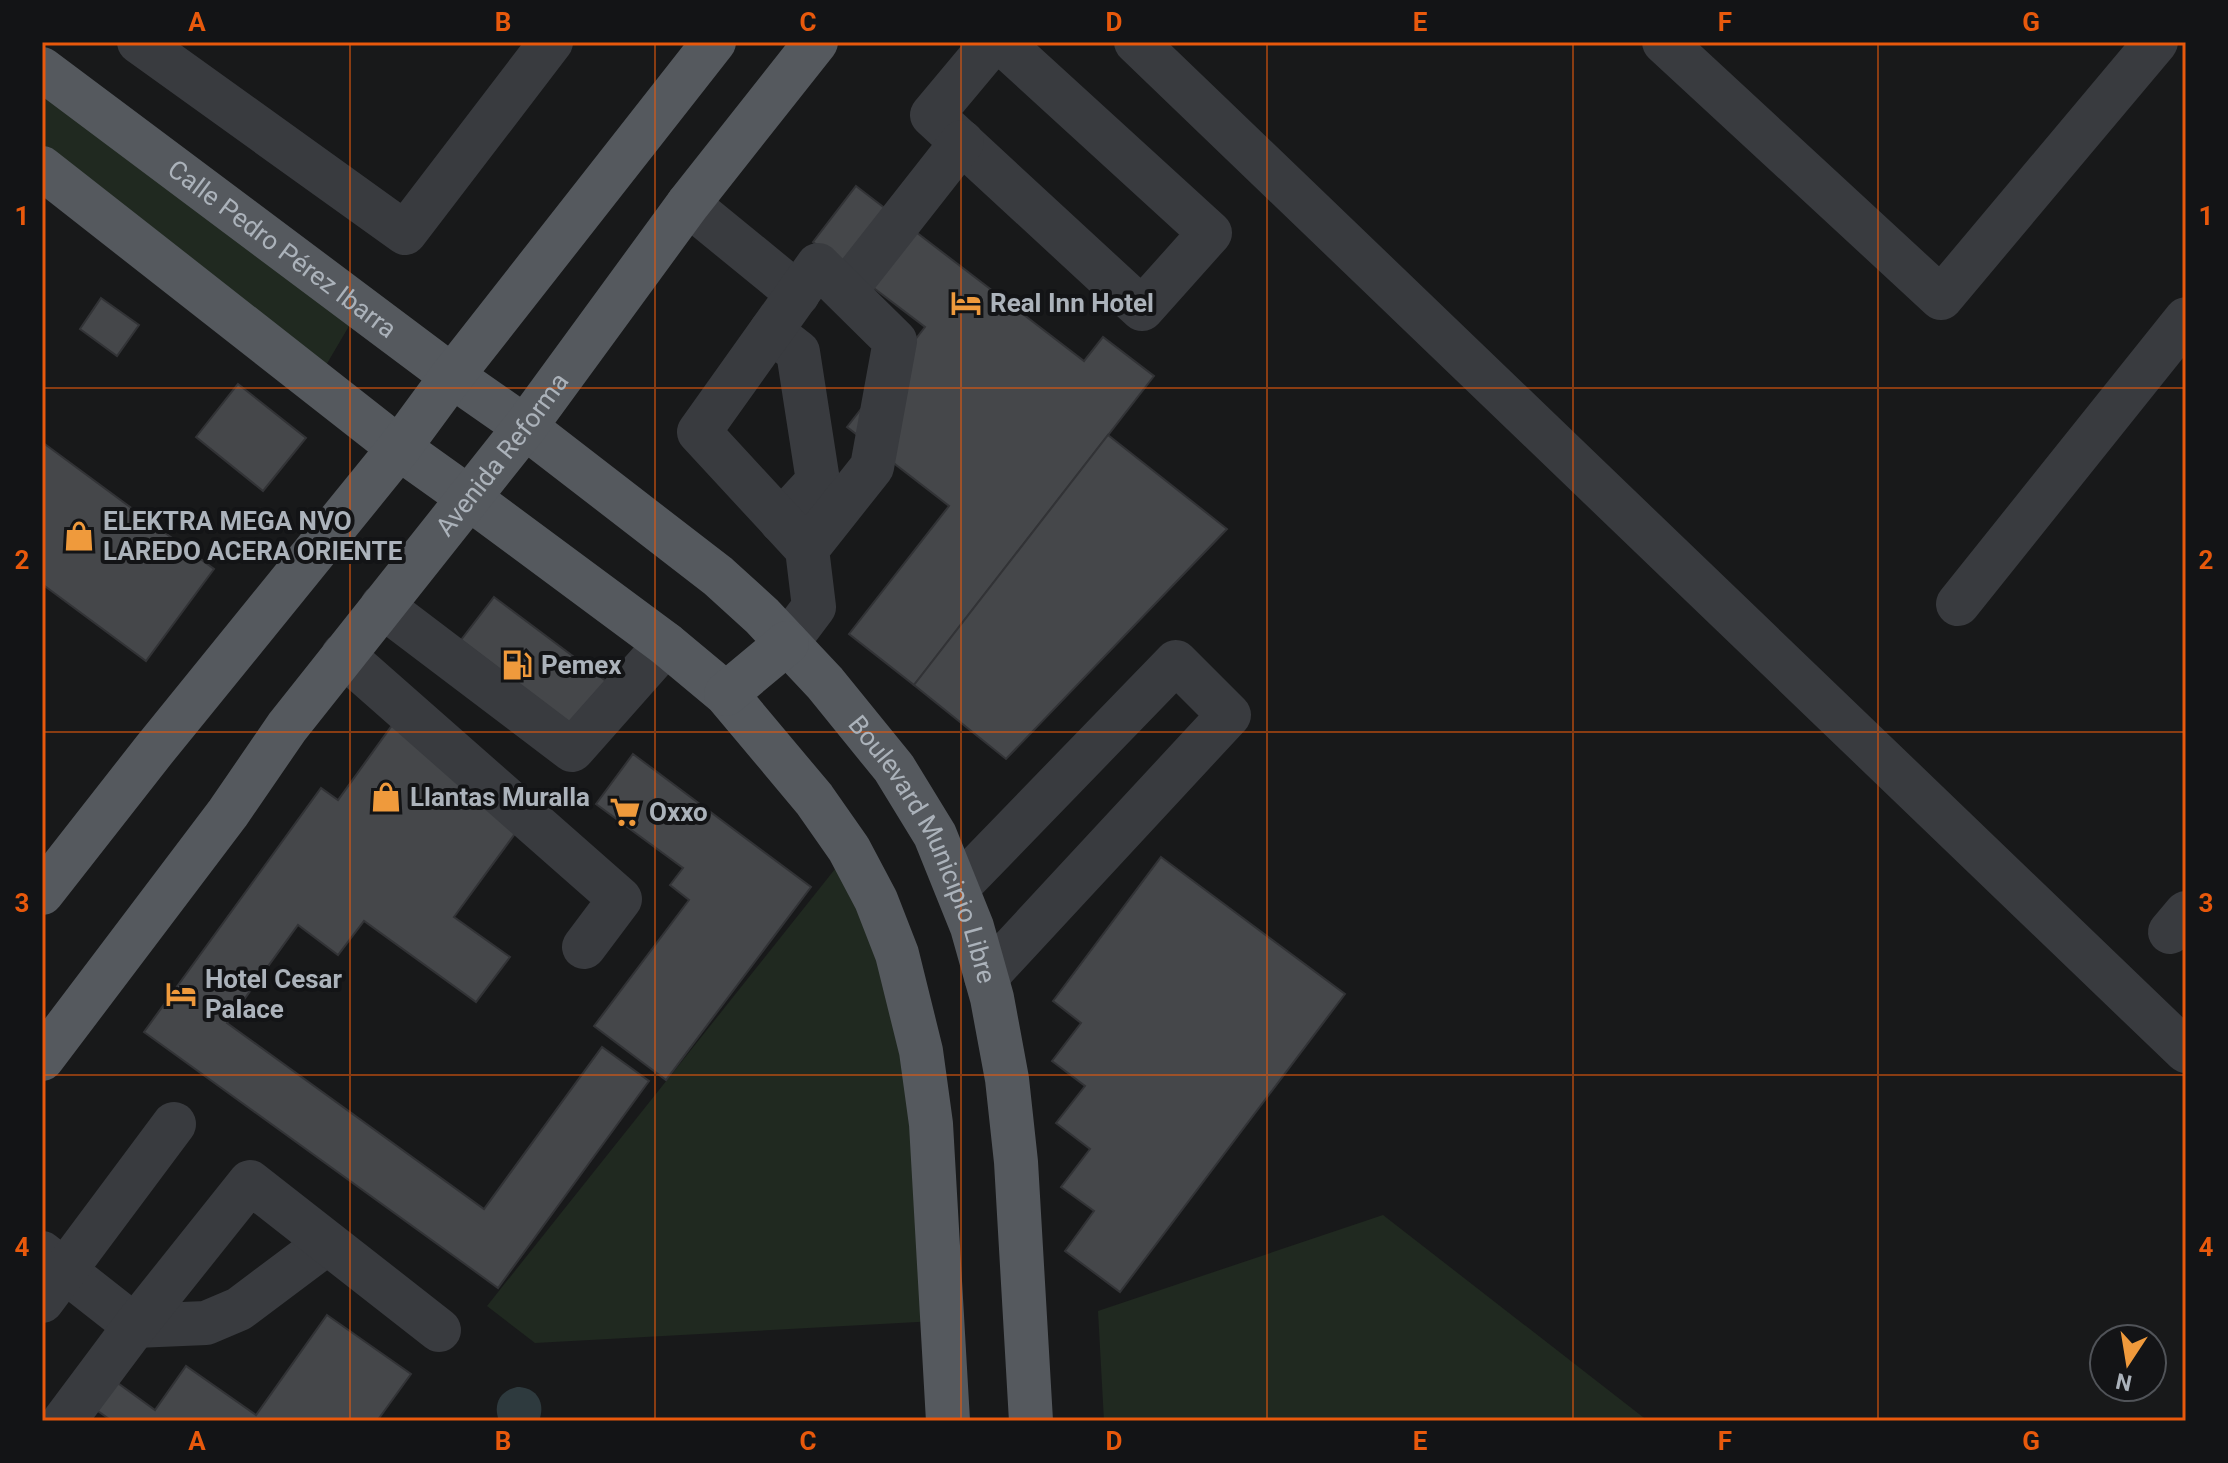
<svg xmlns="http://www.w3.org/2000/svg" width="2228" height="1463" font-family="Roboto,sans-serif">
<rect width="100%" height="100%" fill="#18191a"/>
<!-- green -->
<g fill="#202920">
<polygon points="42,86 352,321 322,372 42,157"/>
<polygon points="843,859 893,967 936,1321 535,1343 487,1306"/>
<polygon points="1383,1215 1648,1421 1104,1421 1098,1311"/>
</g>
<!-- water -->
<path fill="#2e3a3e" d="M517 1387C537 1387 546 1403 539 1421H499C493 1405 499 1391 517 1387Z"/>
<!-- building -->
<g fill="#45474a" stroke="#323336" stroke-width="2">
<polygon points="856,186 1084,361 1103,337 1154,376 914,685 849,634 949,506 847,427 925,327 813,242"/>
<polygon points="101,298 139,325 117,356 80,329"/>
<polygon points="238,384 306,438 263,491 196,437"/>
<polygon points="1108,435 1227,529 1006,759 914,685"/>
<polygon points="42,442 214,569 146,661 42,584"/>
<polygon points="494,597 610,684 576,728 461,640"/>
<polygon points="393,724 525,820 454,917 510,957 476,1002 364,921 338,955 298,925 227,1023 484,1209 602,1047 649,1081 498,1288 144,1032 321,788 338,800"/>
<polygon points="633,754 811,887 666,1080 594,1026 689,900 670,885 683,868 596,804"/>
<polygon points="1161,857 1345,994 1120,1292 1065,1251 1094,1211 1061,1187 1090,1149 1056,1123 1085,1086 1052,1061 1081,1023 1053,1001"/>
<polygon points="327,1315 411,1374 377,1421 112,1421 88,1404 108,1376 155,1410 186,1366 256,1415"/>
</g>
<g fill="none" stroke-linecap="round" stroke-linejoin="round">
<!-- minor -->
<g stroke="#393b3f" stroke-width="44">
<polyline points="139,42 405,233 551,42"/>
<polyline points="993,42 932,115 1142,309 1210,233 1001,42"/>
<polyline points="1136,42 2186,1051"/>
<polyline points="1664,42 1941,298 2156,42"/>
<polyline points="688,204 798,294"/>
<polyline points="845,291 962,142"/>
<polyline points="771,331 798,352 818,481 781,521"/>
<polyline points="1958,604 2186,319"/>
<polyline points="382,606 572,750 666,644"/>
<polyline points="787,643 814,607 807,549 699,432 818,265 895,341 872,467 807,549"/>
<polyline points="343,655 620,899 584,947"/>
<polyline points="957,888 1176,662 1229,715 986,977"/>
<polyline points="2170,932 2186,913"/>
<polyline points="42,1253 135,1326 206,1323 239,1309 327,1243"/>
<polyline points="42,1301 174,1124"/>
<polyline points="64,1421 135,1326 250,1182 439,1330"/>
</g>
<!-- major -->
<g stroke="#55595e" stroke-width="44">
<path id="s1" d="M42 69 452 376 525 427 718 576 762 616 825 683 894 768 935 835 972 927 992 998 1007 1079 1016 1162 1031 1421"/>
<polyline points="42,168 399,448 469,498 666,644 726,694 814,799 849,849 876,900 897,954 921,1051 931,1124 948,1421"/>
<polyline points="726,694 787,643"/>
<polyline points="42,893 154,750 399,448 452,376 714,42"/>
<path id="s2" d="M42 1059 228 813 287 727 525 427 688 204 816 42"/>
</g>
</g>
<!-- grid -->
<path fill="none" stroke="#e8590c" stroke-width="2" stroke-opacity="0.55" d="M350 42V1421M655 42V1421M961 42V1421M1267 42V1421M1573 42V1421M1878 42V1421M42 388H2186M42 732H2186M42 1075H2186"/>
<!-- icons -->
<defs>
<g id="hotel-bare" transform="scale(2.4)"><path d="M-6-4.5h1.5V1H6V5H4.5V3h-9V5H-6ZM-4 0a1.8 1.8 0 1 1 3.6 0ZM.5 0V-2.5h3Q6-2.5 6 0Z" fill="#ef9a3c" stroke="#131416" stroke-width="2.5" paint-order="stroke"/></g>
<g id="shop-bare" transform="scale(2.4)"><path d="M-5-2.5h2.3a2.7 3.5 0 0 1 5.4 0H5L5.5 6h-11ZM-1.5-2.5h3a1.5 2.3 0 0 0-3 0Z" fill="#ef9a3c" stroke="#131416" stroke-width="2.5" paint-order="stroke"/></g>
<g id="fuel-bare" transform="scale(2.4)"><path d="M-5.5-6h7V0h2V4h1.3V-2.5L3-4.5l.8-.8L6-3V5H2.5V1h-1V6h-7ZM-4.2-4.7v3.2H.2V-4.7Z" fill="#ef9a3c" stroke="#131416" stroke-width="2.5" paint-order="stroke"/></g>
<g id="supermarket-bare" transform="scale(2.4)"><path d="M-6-5.5h2.5l.6 2H6L4.5 2H-2.5L-4.4-4H-6ZM-1.5 3.2a1.3 1.3 0 1 0 .1 0ZM3 3.2a1.3 1.3 0 1 0 .1 0Z" fill="#ef9a3c" stroke="#131416" stroke-width="2.5" paint-order="stroke"/></g>
</defs>
<g fill-rule="evenodd">
<use href="#hotel-bare" x="966" y="303"/>
<use href="#shop-bare" x="79" y="536"/>
<use href="#fuel-bare" x="517" y="665"/>
<use href="#shop-bare" x="386" y="797"/>
<use href="#supermarket-bare" x="625" y="812"/>
<use href="#hotel-bare" x="181" y="994"/>
</g>
<g text-anchor="middle" stroke-width="8" stroke-linejoin="round" paint-order="stroke">
<!-- street labels -->
<g font-size="26" fill="#abb2ba" stroke="#131416">
<text dy="9" stroke="none"><textPath href="#s1" startOffset="300">Calle Pedro Pérez Ibarra</textPath></text>
<text dy="9" stroke="none"><textPath href="#s2" startOffset="760">Avenida Reforma</textPath></text>
<text dy="9" stroke="none"><textPath href="#s1" startOffset="1192">Boulevard Municipio Libre</textPath></text>
</g>
<!-- poi labels -->
<g font-size="26" font-weight="bold" fill="#abb2ba" stroke="#131416" text-anchor="start">
<text x="990" y="312">Real Inn Hotel</text>
<text x="103" y="530">ELEKTRA MEGA NVO<tspan x="103" dy="30">LAREDO ACERA ORIENTE</tspan></text>
<text x="541" y="674">Pemex</text>
<text x="410" y="806">Llantas Muralla</text>
<text x="649" y="821">Oxxo</text>
<text x="205" y="988">Hotel Cesar<tspan x="205" dy="30">Palace</tspan></text>
</g>
</g>
<!-- border -->
<rect width="2228" height="1463" fill="none" stroke="#131416" stroke-width="88"/>
<!-- north arrow -->
<g transform="translate(2128 1363) rotate(192)"><circle r="38" fill="#131416" stroke="#505358" stroke-width="2"/>
<path d="M0-6L14 30L0 20L-14 30Z" fill="#ef9a3c"/>
<text y="-12" font-size="22" font-weight="bold" text-anchor="middle" fill="#abb2ba">N</text>
</g>
<rect x="44" y="44" width="2140" height="1375" fill="none" stroke="#e8590c" stroke-width="3"/>
<g font-size="26" text-anchor="middle" font-weight="bold" fill="#e8590c">
<text x="197" y="31">A</text>
<text x="503" y="31">B</text>
<text x="808" y="31">C</text>
<text x="1114" y="31">D</text>
<text x="1420" y="31">E</text>
<text x="1725" y="31">F</text>
<text x="2031" y="31">G</text>
<text x="22" y="225">1</text>
<text x="2206" y="225">1</text>
<text x="22" y="569">2</text>
<text x="2206" y="569">2</text>
<text x="22" y="912">3</text>
<text x="2206" y="912">3</text>
<text x="22" y="1256">4</text>
<text x="2206" y="1256">4</text>
<text x="197" y="1450">A</text>
<text x="503" y="1450">B</text>
<text x="808" y="1450">C</text>
<text x="1114" y="1450">D</text>
<text x="1420" y="1450">E</text>
<text x="1725" y="1450">F</text>
<text x="2031" y="1450">G</text>
</g>
</svg>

> [WORK TASK] Of the lines above, count those containing the word "fuel", and give the number by itself.

> [RESPONSE TO THIS EXERCISE] 2